Es obliegt dem Schuldner, die tatsächlichen Voraussetzungen für den begehrten Räumungsschutz darzulegen. Der Schuldner muss die Gesundheitsgefährdung und den Kausalzusammenhang zwischen der anstehenden Zwangsräumung und seiner Gefährdung substantiiert darlegen und die hinreichende Wahrscheinlichkeit dieser Voraussetzung beweisen (LG Lübeck a.a.O.). Die behauptete Gefahr muss für das Vollstreckungsgericht anhand objektiv feststellbarer Merkmale mit hinreichender Wahrscheinlichkeit festgestellt werden können (OLG Köln a.a.O.). Dazu ist bei Gesundheits- oder Lebensgefahren in der Regel ein fachärztliches Attest notwendig, das aussagekräftig ist und für das Gericht nachvollziehbar macht, aufgrund welcher Zusammenhänge ein Risiko besteht, wie hoch die Gefahr von dessen Realisierung einzuschätzen ist und welche Schritte zur Risikoverringerung möglich sind und was der Betroffene bisher dazu unternommen hat.
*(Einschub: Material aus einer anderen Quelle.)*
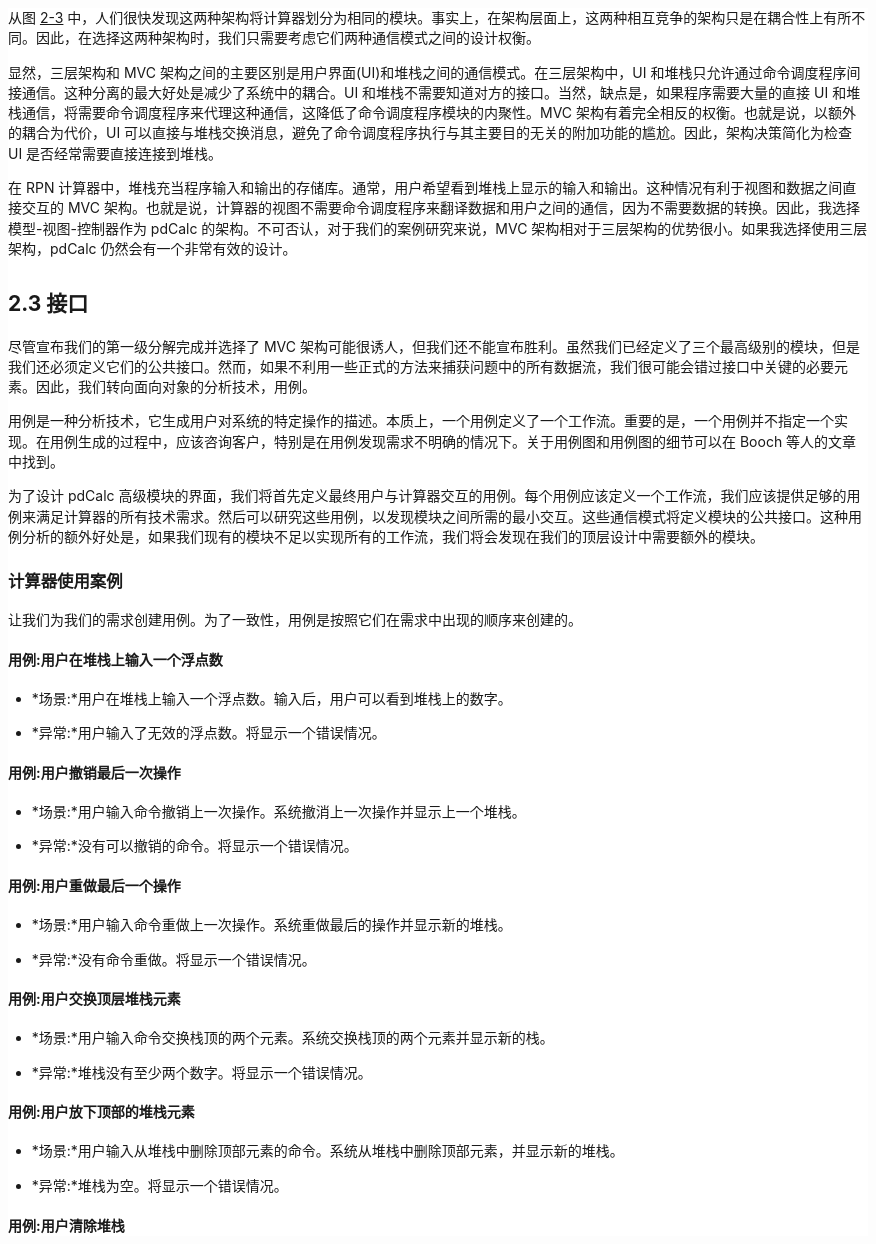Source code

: 从图 [2-3](#Fig3) 中，人们很快发现这两种架构将计算器划分为相同的模块。事实上，在架构层面上，这两种相互竞争的架构只是在耦合性上有所不同。因此，在选择这两种架构时，我们只需要考虑它们两种通信模式之间的设计权衡。

显然，三层架构和 MVC 架构之间的主要区别是用户界面(UI)和堆栈之间的通信模式。在三层架构中，UI 和堆栈只允许通过命令调度程序间接通信。这种分离的最大好处是减少了系统中的耦合。UI 和堆栈不需要知道对方的接口。当然，缺点是，如果程序需要大量的直接 UI 和堆栈通信，将需要命令调度程序来代理这种通信，这降低了命令调度程序模块的内聚性。MVC 架构有着完全相反的权衡。也就是说，以额外的耦合为代价，UI 可以直接与堆栈交换消息，避免了命令调度程序执行与其主要目的无关的附加功能的尴尬。因此，架构决策简化为检查 UI 是否经常需要直接连接到堆栈。

在 RPN 计算器中，堆栈充当程序输入和输出的存储库。通常，用户希望看到堆栈上显示的输入和输出。这种情况有利于视图和数据之间直接交互的 MVC 架构。也就是说，计算器的视图不需要命令调度程序来翻译数据和用户之间的通信，因为不需要数据的转换。因此，我选择模型-视图-控制器作为 pdCalc 的架构。不可否认，对于我们的案例研究来说，MVC 架构相对于三层架构的优势很小。如果我选择使用三层架构，pdCalc 仍然会有一个非常有效的设计。

## 2.3 接口

尽管宣布我们的第一级分解完成并选择了 MVC 架构可能很诱人，但我们还不能宣布胜利。虽然我们已经定义了三个最高级别的模块，但是我们还必须定义它们的公共接口。然而，如果不利用一些正式的方法来捕获问题中的所有数据流，我们很可能会错过接口中关键的必要元素。因此，我们转向面向对象的分析技术，用例。

用例是一种分析技术，它生成用户对系统的特定操作的描述。本质上，一个用例定义了一个工作流。重要的是，一个用例并不指定一个实现。在用例生成的过程中，应该咨询客户，特别是在用例发现需求不明确的情况下。关于用例图和用例图的细节可以在 Booch 等人的文章中找到。

为了设计 pdCalc 高级模块的界面，我们将首先定义最终用户与计算器交互的用例。每个用例应该定义一个工作流，我们应该提供足够的用例来满足计算器的所有技术需求。然后可以研究这些用例，以发现模块之间所需的最小交互。这些通信模式将定义模块的公共接口。这种用例分析的额外好处是，如果我们现有的模块不足以实现所有的工作流，我们将会发现在我们的顶层设计中需要额外的模块。

### 计算器使用案例

让我们为我们的需求创建用例。为了一致性，用例是按照它们在需求中出现的顺序来创建的。

#### 用例:用户在堆栈上输入一个浮点数

*   *场景:*用户在堆栈上输入一个浮点数。输入后，用户可以看到堆栈上的数字。

*   *异常:*用户输入了无效的浮点数。将显示一个错误情况。

#### 用例:用户撤销最后一次操作

*   *场景:*用户输入命令撤销上一次操作。系统撤消上一次操作并显示上一个堆栈。

*   *异常:*没有可以撤销的命令。将显示一个错误情况。

#### 用例:用户重做最后一个操作

*   *场景:*用户输入命令重做上一次操作。系统重做最后的操作并显示新的堆栈。

*   *异常:*没有命令重做。将显示一个错误情况。

#### 用例:用户交换顶层堆栈元素

*   *场景:*用户输入命令交换栈顶的两个元素。系统交换栈顶的两个元素并显示新的栈。

*   *异常:*堆栈没有至少两个数字。将显示一个错误情况。

#### 用例:用户放下顶部的堆栈元素

*   *场景:*用户输入从堆栈中删除顶部元素的命令。系统从堆栈中删除顶部元素，并显示新的堆栈。

*   *异常:*堆栈为空。将显示一个错误情况。

#### 用例:用户清除堆栈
Im vorliegenden Fall belegt das Attest vom 05.04.2022 schon keine durch die Räumung bedingten schwerwiegende Gefahr für die Gesundheit des Schuldners. Weder beinhaltet es eine konkrete Diagnose, sondern bescheinigt dem Schuldner nur aufgrund psychischer Probleme nicht in der Lage zu sein eine neue Wohnung zu finden und zu einem Umzug in der Lage zu sein. Komkrete Angaben zur Art und Umfang der Gesundheitsgefährdung, zu deren Wahrscheinlichkeit im Fall der Räumung sowie zu möglichen Maßnahme, wie der Gefährdung zu begegnen sei, verhält sich das Attest nicht. Auch der positive Testnachweis auf eine Infektion mit dem SARS-CoV-2-Erreger führt nicht zur Sittenwidrigkeit der Räumung, zumal die notwendige Isolation auch in einer anderen Unterkunft durchgeführt werden kann. Ebensowenig ist ersichtlich, dass wegen der Infektion z.B. eine Kontaktaufnahme mit dem Sozialamt per Telefon oder Email nicht möglich gewesen ist. Soweit der Antrag darauf gestützt wird, dass die bevorstehende Räumung negative Auswirkungen auf die Tochter des Schuldners haben könnte, reicht dies nicht aus, um von einer sittenwidrige unbillige Härte auszugehen. Der Schuldner trägt schon nicht vor, unter welchen psychischen Problemen die Tochter leiden soll. Der Umstand, dass ein Umzug mit dem Verlust des bisherigen Freundeskreises einhergehen kann, reicht jedenfalls für die Gewährung von Räumungsschutz nicht aus. Ärztliche Bescheinigungen für die Tochter fehlen ebenfalls.

Die Kostenentscheidung beruht auf § 97 Abs. 1 ZPO.